Equifax may wind up getting a slap on the wrist from the feds following its massive data breach.
Reuters, citing unnamed sources familiar with the matter, reports that the new head of the Consumer Financial Protection Bureau (CFPB), Mick Mulvaney, has scaled back the agency’s investigation into the breach.
Mulvaney’s predecessor, Richard Cordray, launched the probe after Equifax in September revealed that hackers broke into its systems and stole the personal information of about 143 million US consumers. The hackers made away with names, Social Security numbers, birth dates, addresses, some driver’s license numbers, along with some credit card numbers and other documents containing personal information, Equifax revealed.
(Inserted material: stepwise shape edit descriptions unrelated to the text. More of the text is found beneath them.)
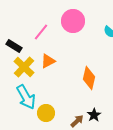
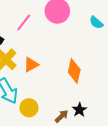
orange triangle: (48, 61) -> (31, 65), moved

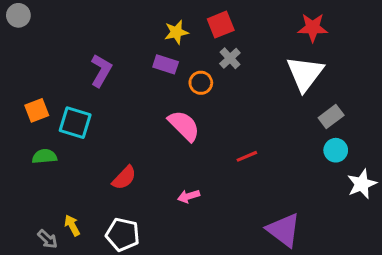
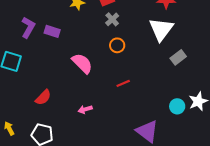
purple rectangle: (166, 64) -> (52, 31), moved
orange circle: (201, 83) -> (117, 45), moved
cyan circle: (336, 150) -> (177, 106), moved

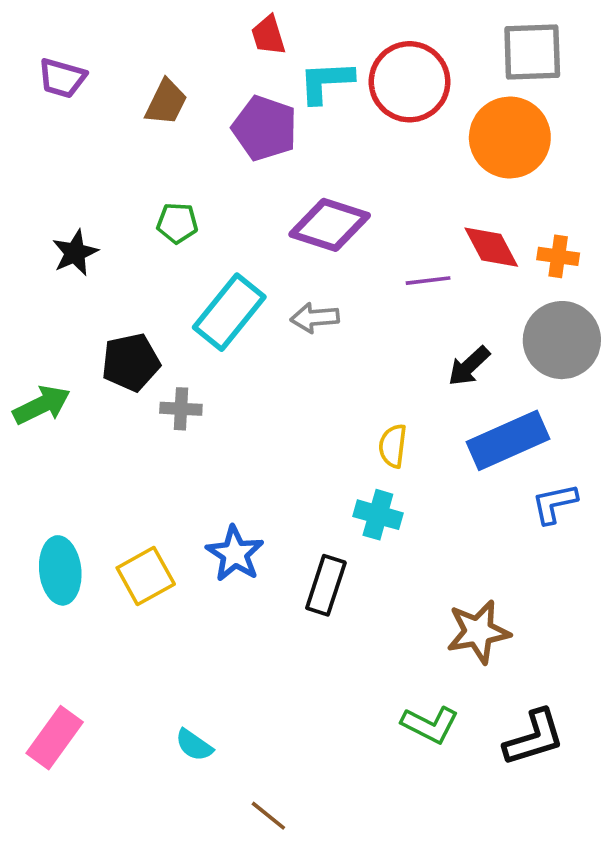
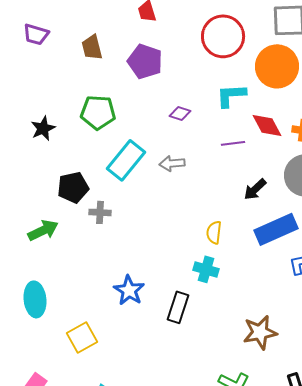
cyan L-shape: (326, 82) -> (231, 95), moved
brown trapezoid: (166, 102) -> (92, 47), turned 140
green pentagon: (177, 223) -> (98, 112), size x1.6
purple diamond: (330, 225) -> (180, 113), size x0.5
green arrow: (42, 405) -> (43, 230), moved
yellow square: (146, 576) -> (82, 337), moved

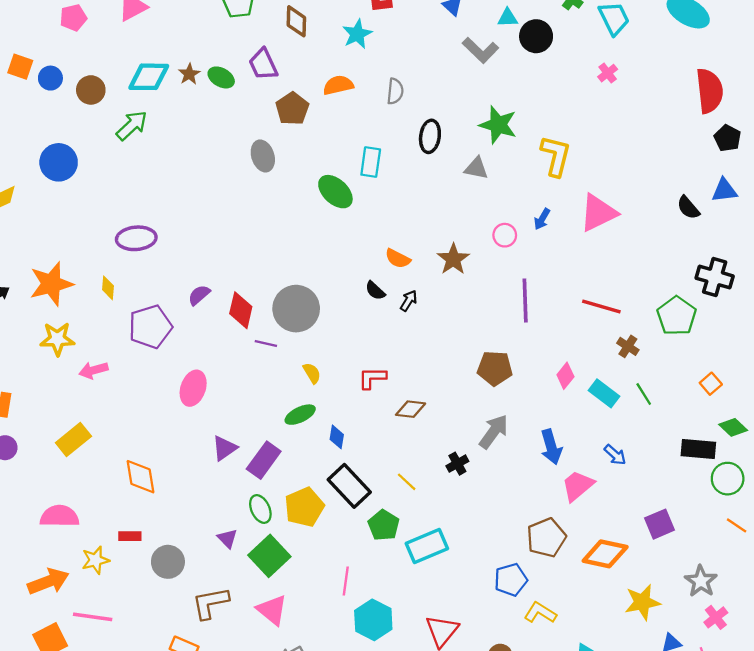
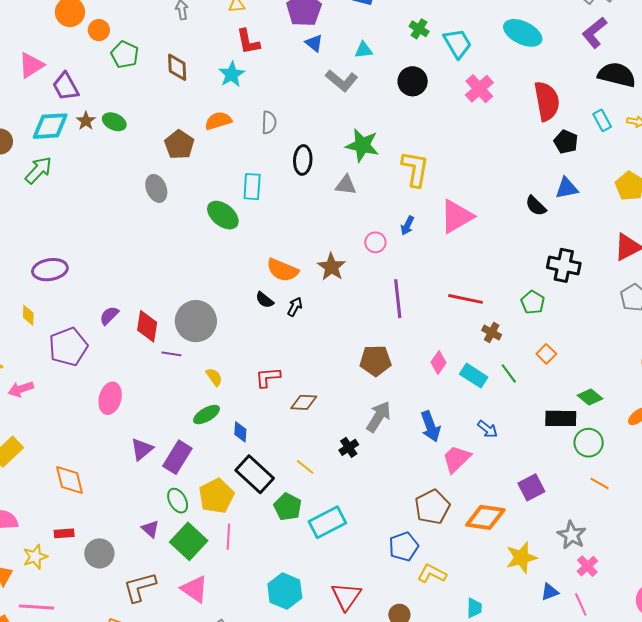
black circle: (536, 36) -> (413, 81), moved
purple trapezoid: (263, 64) -> (66, 86), moved
pink cross: (608, 73) -> (479, 89), moved, size x1.6
orange semicircle: (398, 258) -> (282, 270), size x1.4
green pentagon: (677, 316) -> (533, 302), size x0.7
orange square: (711, 384) -> (546, 354), moved
pink line: (346, 581) -> (228, 537), moved

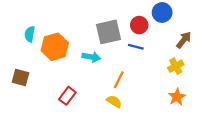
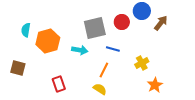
brown arrow: (184, 40) -> (161, 23), moved
blue line: (136, 47) -> (113, 49), moved
yellow cross: (176, 66) -> (142, 63), moved
red rectangle: (67, 96) -> (59, 84), turned -56

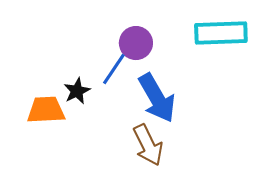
Following Cordray’s resignation in November, President Donald Trump appointed Mulvaney, who also serves as White House budget chief, as temporary head of the CFPB. Since then, the agency’s Equifax investigation “has sputtered,” Reuters reports.
“Three sources say… Mulvaney… has not ordered subpoenas against Equifax or sought sworn testimony from executives, routine steps when launching a full-scale probe,” the report notes. “Meanwhile the CFPB has shelved plans for on-the-ground tests of how Equifax protects data, an idea backed by Cordray.”
The agency also “recently rebuffed bank regulators at the Federal Reserve, Federal Deposit Insurance Corp and Office of the Comptroller of the Currency when they offered to help with on-site exams of credit bureaus,” Reuters says.
“Giving Equifax a pass? The Administration should get on the side of consumers and focus on making sure hacks like the #EquifaxBreach don’t happen again,” Virginia Sen. Mark Warner, a Democrat, tweeted Monday in response to the news.
The Federal Trade Commission is also investigating the Equifax breach. Reuters reports that the CFPB and FTC had originally planned to coordinate their probes, but the former is dragging its heels under Mulvaney’s leadership. The FTC hasn’t penalized a major credit bureau since 2012, while the CFPB fined them more than $25 million last year, Reuters reports.